Required work
Where a line below holds the string "lines", copy that line.

(Stored data entries)
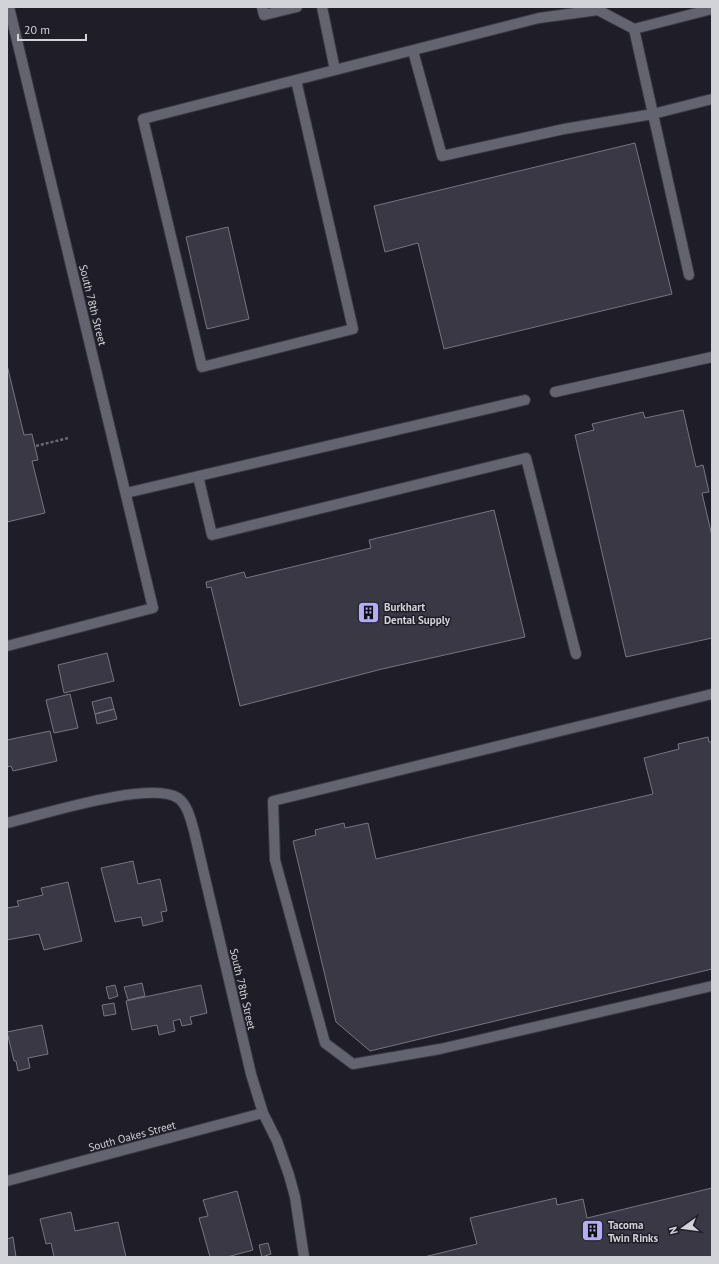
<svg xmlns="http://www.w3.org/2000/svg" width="719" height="1264" font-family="'PT Sans',sans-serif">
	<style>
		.building { fill: #393844; stroke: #767582 }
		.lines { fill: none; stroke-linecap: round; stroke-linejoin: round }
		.minor-casing { stroke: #393841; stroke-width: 12 }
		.path { stroke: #696872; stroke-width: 2.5; stroke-dasharray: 3 2; stroke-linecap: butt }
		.minor { stroke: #646370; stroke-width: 10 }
		.labels { text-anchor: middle; stroke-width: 3; stroke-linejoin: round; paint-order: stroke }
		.street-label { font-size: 11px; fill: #d2d2d9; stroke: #1f1d28 }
		.poi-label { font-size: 11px; font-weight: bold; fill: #d2d2d9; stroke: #1f1d28; text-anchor: start }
	</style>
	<rect width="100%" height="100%" fill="#1f1d28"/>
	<path class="building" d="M635,143L672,294L444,349L418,243L385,252L374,206Z
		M228,227L249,319L207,329L186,237Z
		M7,365L24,435L32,434L38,460L32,461L45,513L7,522Z
		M683,410L696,467L703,465L709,492L702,493L712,536V638L626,657L575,435L594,430L592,424L643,412L645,418Z
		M494,510L525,637L382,669L240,706L211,587L207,588L206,582L244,572L246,578L371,548L369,540Z
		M107,653L114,681L64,693L58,665Z
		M70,694L78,728L54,733L46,700Z
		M111,697L114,709L95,714L92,702Z
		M114,709L117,719L97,724L95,714Z
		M50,731L57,761L13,771L11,766L7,767V738V740Z
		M708,737L709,742H712V969L370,1051L336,1022L293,841L316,835L315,830L344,823L345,828L368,823L376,859L653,794L644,758L679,749L678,744Z
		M133,861L138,884L160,879L167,911L161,912L163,921L143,926L141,917L115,922L101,868Z
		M68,882L82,941L44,950L39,934L7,940V908L19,906L17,901L43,895L41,888Z
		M142,983L145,996L128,1000L124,987Z
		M115,985L118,996L109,999L106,987Z
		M201,985L207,1013L190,1017L192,1024L182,1026L180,1019L173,1021L175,1031L159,1035L157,1025L132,1030L126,1001Z
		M114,1003L116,1014L104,1016L102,1005Z
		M42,1025L48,1054L28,1058L30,1068L18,1071L16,1061H14L7,1032Z
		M712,1188V1257H424L477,1244L470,1218L556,1198L557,1205L583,1199L587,1218Z
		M237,1191L253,1250L227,1257H210L199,1218L208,1216L203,1200Z
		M71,1212L75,1231L118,1222L126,1257H54L51,1243L46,1244L40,1219Z
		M13,1237L16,1257H7V1239Z
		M268,1243L271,1254L262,1257L259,1245Z"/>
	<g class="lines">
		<defs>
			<path id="minor" d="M262,7L264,15L297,7
				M322,7L335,70
				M634,29L689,275
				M413,51L442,156L564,129L653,114L712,99
				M296,80L353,329L202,367L143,119L539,18L598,10L634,29L712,9
				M555,392L712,357
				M198,476L212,535L526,458L576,654
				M126,493L525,400
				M7,646L153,608L9,7
				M712,694L273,801L275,860L325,1043L353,1064L440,1049L712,986
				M7,823C41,815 150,780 178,798C188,805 191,821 194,831L251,1074L263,1113L277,1141L289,1175L295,1197L304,1257
				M7,1181L263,1113"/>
		</defs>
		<use href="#minor" class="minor-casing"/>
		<path class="path" d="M36,446L68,438"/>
		<use href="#minor" class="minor"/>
	</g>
	<defs>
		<symbol id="building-square" viewBox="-11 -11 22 22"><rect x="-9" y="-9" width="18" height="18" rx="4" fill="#b5acf8" stroke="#1f1d28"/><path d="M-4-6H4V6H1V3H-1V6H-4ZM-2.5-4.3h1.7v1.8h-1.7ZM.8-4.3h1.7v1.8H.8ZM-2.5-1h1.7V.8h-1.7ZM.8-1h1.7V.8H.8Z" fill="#111"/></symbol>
	</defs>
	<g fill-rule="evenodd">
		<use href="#building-square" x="356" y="600" width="25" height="25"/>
		<use href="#building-square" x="580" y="1218" width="25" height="25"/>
	</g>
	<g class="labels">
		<g class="street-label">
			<text transform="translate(93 305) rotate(76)" y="4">South 78th Street</text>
			<text transform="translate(243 989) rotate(77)" y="4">South 78th Street</text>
			<text transform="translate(132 1136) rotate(-15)" y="4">South Oakes Street</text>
		</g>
		<g class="poi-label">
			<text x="384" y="611">Burkhart<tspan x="384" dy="13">Dental Supply</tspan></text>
			<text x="608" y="1229">Tacoma<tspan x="608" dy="13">Twin Rinks</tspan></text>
		</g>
	</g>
	<rect width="719" height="1264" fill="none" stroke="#d2d2d9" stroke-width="16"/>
	<g transform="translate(683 1228) rotate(256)" stroke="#1f1d28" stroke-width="3" paint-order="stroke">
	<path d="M0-3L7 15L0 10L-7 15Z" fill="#d2d2d9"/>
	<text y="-6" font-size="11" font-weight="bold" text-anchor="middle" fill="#d2d2d9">N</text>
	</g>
	<path d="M18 34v6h68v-6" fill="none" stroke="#d2d2d9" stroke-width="2"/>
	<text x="24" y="34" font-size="12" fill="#d2d2d9" stroke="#1f1d28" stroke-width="3" paint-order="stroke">20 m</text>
</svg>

Answer to this problem
		.lines { fill: none; stroke-linecap: round; stroke-linejoin: round }
	<g class="lines">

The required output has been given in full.